Before joining Carolina, Kannappan was a 9th grade teacher in the North Carolina public schools (1991-93) through Teach For America. She earned her master’s degree in the history of science and her doctorate in physics from Harvard in 2001. She completed two postdoctoral fellowships at the University of Texas at Austin (2001-07).
At Carolina, Kannappan is the principal investigator of the RESOLVE (REsolved Spectroscopy Of a Local VolumE) Survey, which aims to provide the first comprehensive census of gas, stars and dark matter in a cosmologically significant volume of the nearby universe.
Overton serves on the board of the Association for Women Faculty and Professionals and the steering committee of the Carolina Black Caucus. As the first African American to chair the Employee Forum (2010-13), she advocated for housekeepers experiencing sexual harassment and was instrumental in improving their workplace conditions. She spoke eloquently on behalf of staff at two University Days.

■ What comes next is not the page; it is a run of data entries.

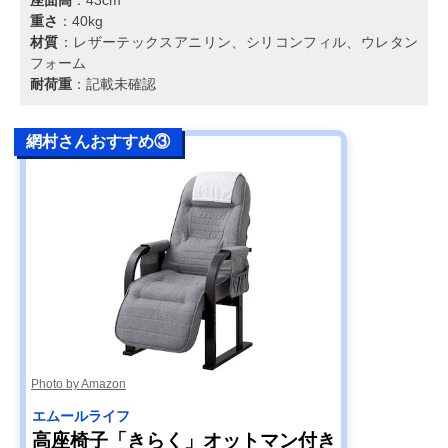
重さ
：40kg
材質
：レザーテックスアニリン、シリコンフィル、ウレタン
フォーム
耐荷重
：記載未確認
網村さんおすすめ③
Photo by Amazon
エムールライフ
高座椅子「きらく」オットマン付き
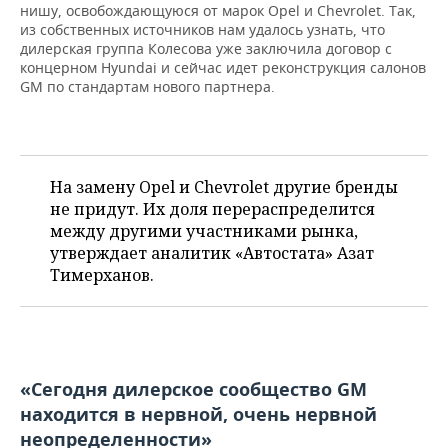
нишу, освобождающуюся от марок Opel и Chevrolet. Так,
из собственных источников нам удалось узнать, что
дилерская группа Колесова уже заключила договор с
концерном Hyundai и сейчас идет реконструкция салонов
GM по стандартам нового партнера.
На замену Opel и Chevrolet другие бренды
не придут. Их доля перераспределится
между другими участниками рынка,
утверждает аналитик «Автостата» Азат
Тимерханов.
«Сегодня дилерское сообщество GM
находится в нервной, очень нервной
неопределенности»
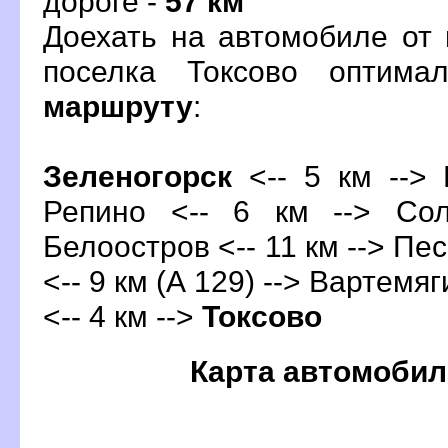
дороге -
57 км
Доехать на автомобиле от 
поселка Токсово оптима
маршруту
:
Зеленогорск
<-- 5 км --> 
Репино <-- 6 км --> Сол
Белоостров <-- 11 км --> Пес
<-- 9 км (А 129) --> Вартемяг
<-- 4 км -->
Токсово
Карта автомобил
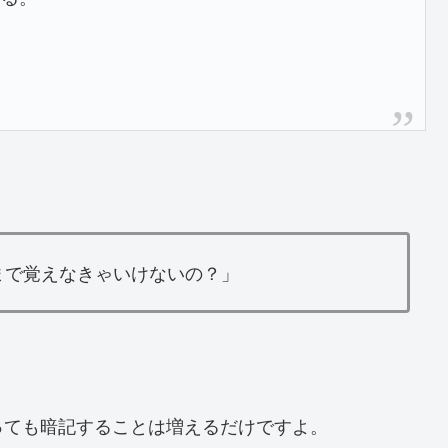
まで覚えなきゃいけないの？」
っても暗記することは増えるだけですよ。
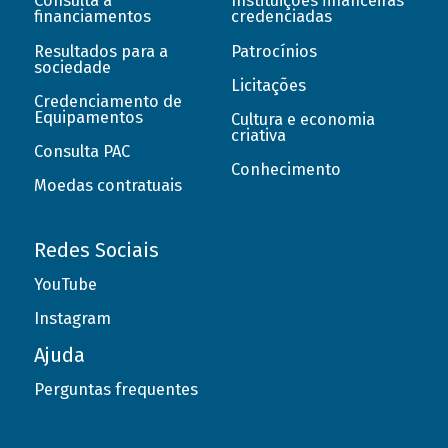
Consulta a
Instituições financeiras
financiamentos
credenciadas
Resultados para a
Patrocínios
sociedade
Licitações
Credenciamento de
Equipamentos
Cultura e economia
criativa
Consulta PAC
Conhecimento
Moedas contratuais
Redes Sociais
YouTube
Instagram
Ajuda
Perguntas frequentes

Overton, who hails from Hertford, has been part of the Tar Heel family as both a student and an employee. She earned a bachelor’s degree in psychology with a minor in African American studies, a master’s degree in education and counseling, and a graduate certificate in nonprofit leadership. She has been named a Chapel Hilll-Carrboro Home Town Hero twice (2013, 2015) and earned a list of campus honors: Order of the Old Well, UNC Star Heels Award (2001, 2006, 2012), UNC Unsung Hero Award (2010), C. Knox Massey Award (2012) and the inaugural Kay Hovious Outstanding Forum Delegate Award (2013).
Shen served as president of Carolina’s student chapter of the Association of Women Surgeons, where she created professional and personal development opportunities for women on both the undergraduate and medical campuses. She has also served as vice president of education development for the School of Medicine’s student government, where she helped establish a leadership curriculum to teach professionalism and teamwork to medical students.
Shen graduated with highest honors from the Gillings School of Global Public Health with a bachelor’s degree in nutrition and earned a master’s degree in nutrition from Columbia University. She has received several awards, including the Society of Thoracic Surgeons Looking to the Future Scholarship and the Gillings Fund for Innovation award. Her current interests lie in the impact of nutrition on surgical outcomes and improving health outcomes for low-income patients.
Morales is a first-generation college student who participated during high school in the Scholars’ Latino Initiative (SLI), a Tar Heel program designed to help students and families navigate the educational system and pursue higher education. At Carolina, she joined SLI as a mentor and college prep academic coordinator, and she is now co-director of the program.
Through her SLI connections, Morales learned about a medical internship at The Family Doctor, a local medical practice that helped spark her interest in the career of nursing. She now works at the practice as a medical assistant and is also a research assistant at the School of Nursing. Leslie aspires to go to the nursing school and learn how to educate the community, more specifically the Latino community, about how to improve their health and well-being.
When she is not busy giving vaccines or working for SLI, Morales may be found volunteering for the Compass Center for Women and Families, translating documents into Spanish for clients. She also participates in events with her sorority, Lambda Pi Chi Inc.